In terms of durability and style, timber flooring has long been a favourite in self built properties. The material can provide a unique and beautiful finish, especially when used in large, open plan zones, and can add instant character to your home. Furthermore, it is one of the most sustainable materials you can select.
“Look out for products that are certified by the Forest Stewardship Council (FSC) to ensure the chain of custody has been inspected – but regardless of this, since March this year all timber products that are imported into the EU must be traceable back to their origin”? – says Vaughan Goodman from Ambience Hardwood Flooring.
When choosing solid wood, consider the colour, thickness, size and style of boards. Look at the grading, too, which makes a massive difference to the appearance – a more natural or rustic grade as opposed to a cleaner type can make a large, bland area look interesting.
You must consider the wood’s moisture content when laying solid timber as it will expand and contract. To minimise movement, ensure your flooring is acclimatised and dry when laying. Solid boards can be sanded and refinished when they start to look worn, without any ill effects.
Engineered planks are a good alternative to solid.
“Once the floors are laid, they look the same”? – says Vaughan. “It would be almost impossible to tell the difference by sight alone”.

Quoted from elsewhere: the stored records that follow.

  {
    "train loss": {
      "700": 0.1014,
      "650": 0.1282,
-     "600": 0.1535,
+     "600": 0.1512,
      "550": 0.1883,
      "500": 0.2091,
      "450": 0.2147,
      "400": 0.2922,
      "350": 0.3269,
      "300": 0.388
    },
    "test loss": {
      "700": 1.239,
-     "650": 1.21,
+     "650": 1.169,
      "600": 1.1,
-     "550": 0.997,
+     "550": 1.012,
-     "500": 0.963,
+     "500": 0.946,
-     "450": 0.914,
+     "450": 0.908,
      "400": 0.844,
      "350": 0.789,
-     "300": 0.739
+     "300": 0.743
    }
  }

These composite planks are made up of layers of wood; the top (wear layer) is the chosen species (such as walnut or oak) and must be at least 2mm thick. There are two types of base for engineered planks; plywood or a 3-ply block construction. The former consists of a sheet of plywood glued to the bottom of the wear strip. The latter has a middle skin, usually Hevea or Eucalyptus, which is glued at 90° to the grain of the wear layer, plus a base of plywood. Both types are available in different thicknesses ranging from 12.5mm to 22mm, and usually come in fixed lengths with either a tongue and groove or a click fitting system.
Solid planks are not stable so must be fixed in position when installed, by either secret nailing, secret screwing or gluing down. They must not be laid loose over underlay. As engineered planks are dimensionally stable, they can be loose fitted – this technique is also known as a floating floor.

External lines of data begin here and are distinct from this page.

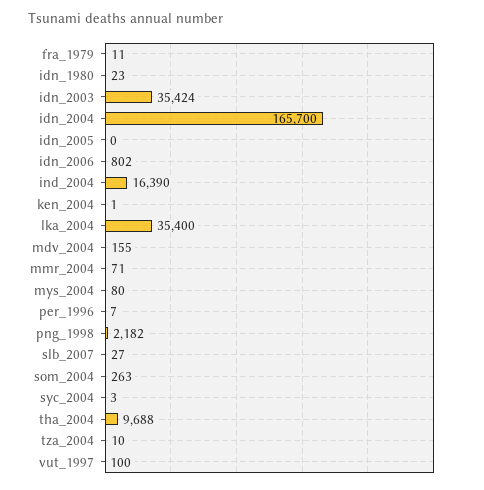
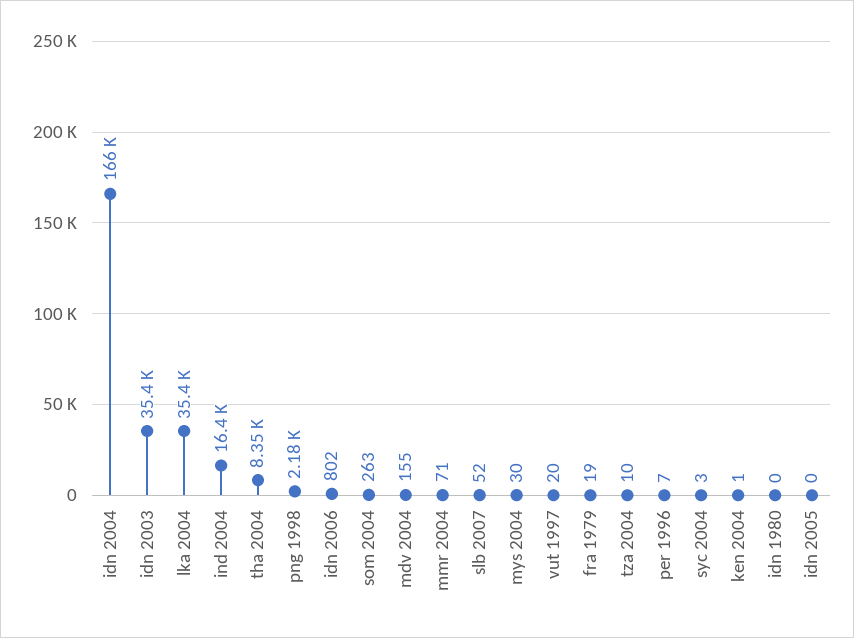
  {
-   "fra_1979": 11,
+   "fra_1979": 19,
-   "idn_1980": 23,
+   "idn_1980": 0,
    "idn_2003": 35424,
    "idn_2004": 165700,
    "idn_2005": 0,
    "idn_2006": 802,
    "ind_2004": 16390,
    "ken_2004": 1,
    "lka_2004": 35400,
    "mdv_2004": 155,
    "mmr_2004": 71,
-   "mys_2004": 80,
+   "mys_2004": 30,
    "per_1996": 7,
    "png_1998": 2182,
-   "slb_2007": 27,
+   "slb_2007": 52,
    "som_2004": 263,
    "syc_2004": 3,
-   "tha_2004": 9688,
+   "tha_2004": 8350,
    "tza_2004": 10,
-   "vut_1997": 100
+   "vut_1997": 20
  }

Although actually a grass, bamboo is considered a timber for flooring purposes. Its good looks and resilience mean it’s become a firm favourite for living rooms – especially for families with young children, as it is hard to scratch.
“Strand woven bamboo is 2.5 times harder than oak, and is stronger than any wood used in many commercial properties. It will certainly last a lifetime and can be re-sanded when necessary”, – says Chris Elliott from The Bamboo Flooring Company. “It also grows quickly, within around five years, so its extremely sustainable”.
Does it work with underfloor heating? Yes, with some caveats: choose narrower boards and avoid certain species that are more prone to movement, such as maple and beech. Ideally, use engineered boards and always liaise with your supplier for their recommendations.
Can I lay it myself? Most modem boards are tongue and grooved along the edges so that they interlock, forming a barrier against draughts and dust. This also makes them relatively easy to install – especially for the more seasoned DIYer. Get advice from the manufacturer on what type of underlay, if any, is required. If you are investing a large amount of money on products and don’t feel confident in your abilities, its best to call in the professionals. Pros: Sustainable and natural, wood flooring will certainly boost your home’s eco rating. It has a timeless style; so is ideal if you are looking for a product that will continue to get better with age.
Cons: Wood’s moisture content dictates how much it will expand and contract in situ, so you have to let timber flooring acclimatise in your home for at least a week before it is laid – which may not be ideal if you are looking for a quick turnaround. Before fitting planks in a new build, allow plenty of time for screeds and plaster to dry as this can affect moisture levels.
Price: From £15 to £150 per m2 for solid and engineered boards (or £15 to £35 per m2 for bamboo).